**Page excerpt:**
++++++++++

By: callguy (callguy) 2007-10-05 23:21:45

ivan - just tried testing your patch, asterisk crashes on any attempt to make a call with memory corruption. If you need bt's please let me know and I'll provide them - but I suspect there's something obvious going on.

By: Volnikov Ivan (ivan) 2007-10-08 01:47:58

putnopvut -
I think, that it is not necessary to do while any patch. It is not a patch. It is check trying for hypothesis only.
Callguy speaks, that it has a crash at a call. I think, that we shall personally understand. I try myself at 1.4.11 - was OK. It is necessary to try in 1.4.12.
callguy -
Sorry for bad attempt. I shell try in my system on 1.4.12.



By: Volnikov Ivan (ivan) 2007-10-08 01:52:44

callguy -
Is you setup option
DEBUG_THREADS
DON'N_OPTIMIZE
MALLOC_DEBUG
LOADABLE_MODULES
in menuselect while build?
Please do not set DETECT_DEADLOCKS.
I have tested this <lock.h> on my system.
Any crash has not occured.
Can you show me back trace?
Do you have IRC or ICQ connection?



By: Volnikov Ivan (ivan) 2007-10-08 02:42:44

Though for me in all poses works :(
callguy -
 I need back trace...
 Is there crash happends any time on call or after some successfull calls?



By: callguy (callguy) 2007-10-08 05:33:08

Ivan - I realized the issue was actually a different patch that I was testing at the same time. I'm retesting yours now and will let you know the results. My apologies for the trouble.

By: callguy (callguy) 2007-10-08 05:42:35

Ivan - I've confirmed that it is working with the file you                               provided. I will run it this way for the day and let you know if we experience any crashes.

By: Volnikov Ivan (ivan) 2007-10-08 06:31:39

callguy - OK. I'll be waiting for results.

By: callguy (callguy) 2007-10-08 16:46:21

Ivan - so far so good. We made it a full day without a crash, which we haven't done before on 1.4.12. That said - it was a bit of a quiet day today due to the holiday here, so I'll run this through tomorrow and let you know the results.

By: Volnikov Ivan (ivan) 2007-10-09 01:25:13

To be shown vulnerability began similar more often in 1.4.12 that guys from Digitum have made many changes, concerning detours of deadlocks.
If my assumption is true, will have to alter this module (<lock.h>).
I had to disconnect there the doubtful debugging code supervising entring in critical sections, together with one watchdog.
callguy -
I wait for results. If I have appeared the rights - I shall correct.



By: Dmitry Andrianov (dimas) 2007-10-09 01:49:50

Ivan, maybe he just can not uderstand what you are trying to say :)
Belive me, it is difficult even for me, the guy who speaks the same language as you.

By: Volnikov Ivan (ivan) 2007-10-09 02:26:21

dimas -
For such cases always there is a phrase: "I do not understand". I with ease shall paraphrase. You are possible are right. But let's discuss technical questions better. Multithreading also there is one of the most complex themes in coding. But developers each other should understand from a half-word. I realy sorry that I have afforded the previous statement. I now shall clean it.

++++++++++

**Problem 1:** In the forum thread, what did callguy conclude had actually caused the crashes during calls?
**Problem 2:** Output the forum thread's text from "By: Volnikov Ivan (ivan) 2007-10-08 02:42:44" up to and including "some successfull calls?".

**Listed entries:**
++++++++++

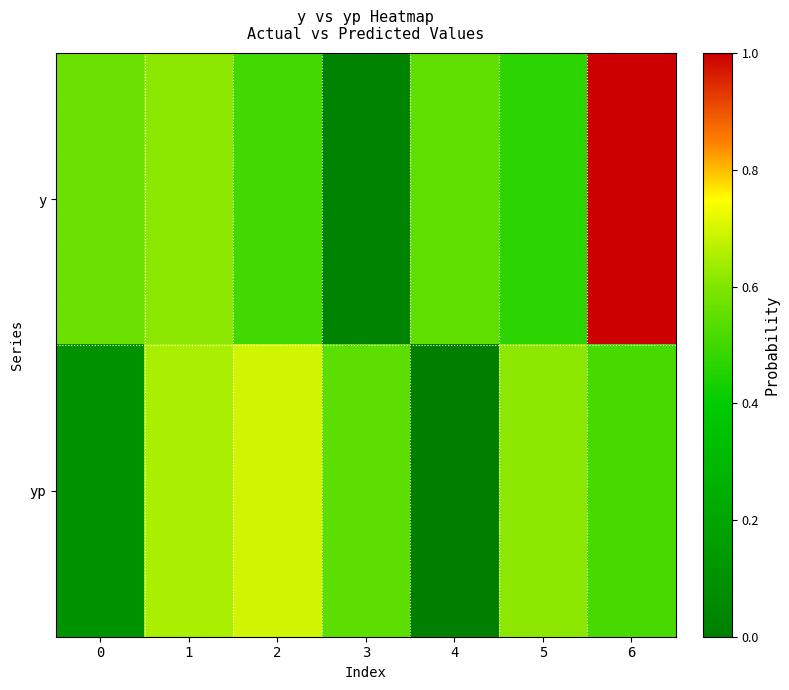

Which has a higher value, 4 or 5?

4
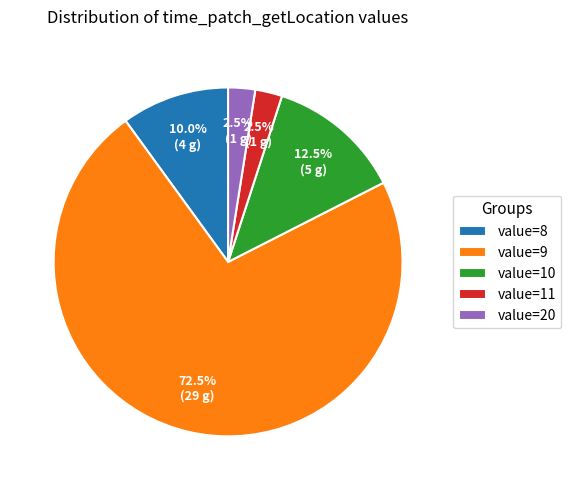

How many slices are in this pie chart?

5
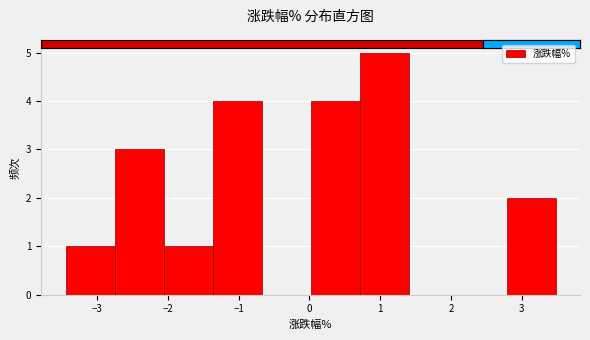

Over which range of the x-axis is the bar tallest?

0.7 to 1.4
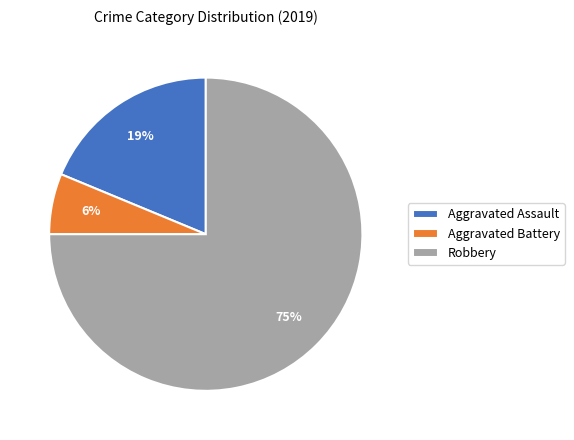

Which slice represents more than half of the pie?

Robbery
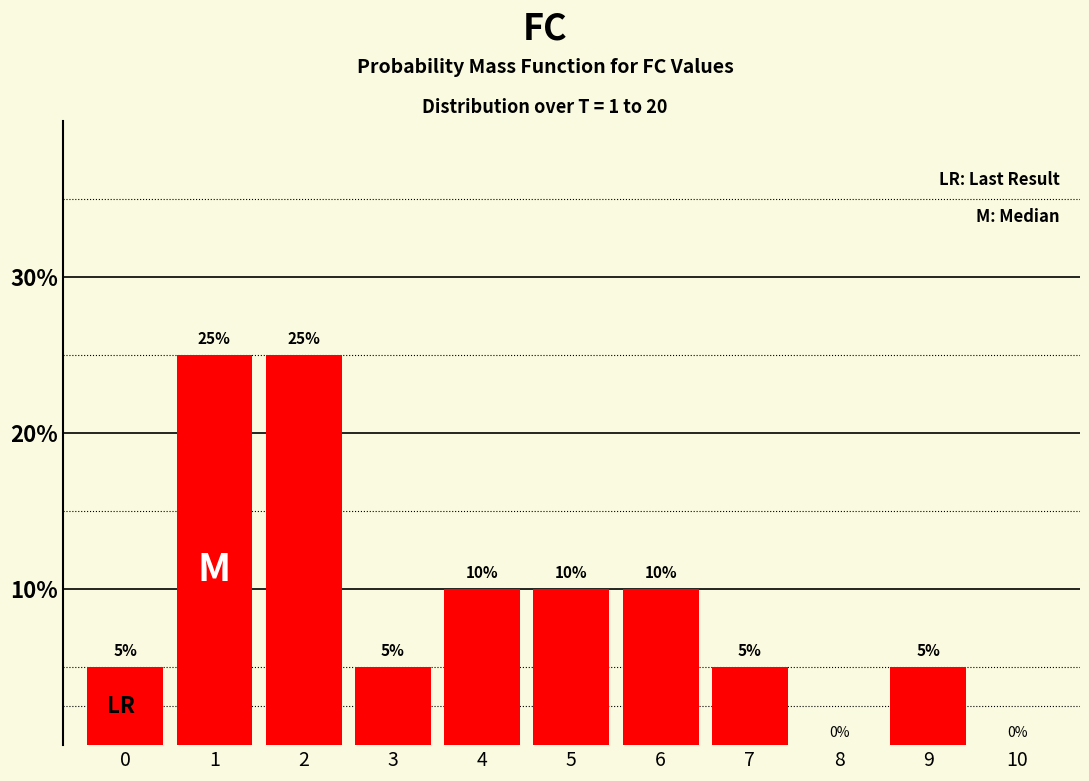

Reading left to right, extract all data points from this chart.

0=5	1=25	2=25	3=5	4=10	5=10	6=10	7=5	8=0	9=5	10=0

++++++++++

**Your response 1:** A different patch that callguy was testing at the same time.

**Your response 2:**
By: Volnikov Ivan (ivan) 2007-10-08 02:42:44

Though for me in all poses works :(
callguy -
 I need back trace...
 Is there crash happends any time on call or after some successfull calls?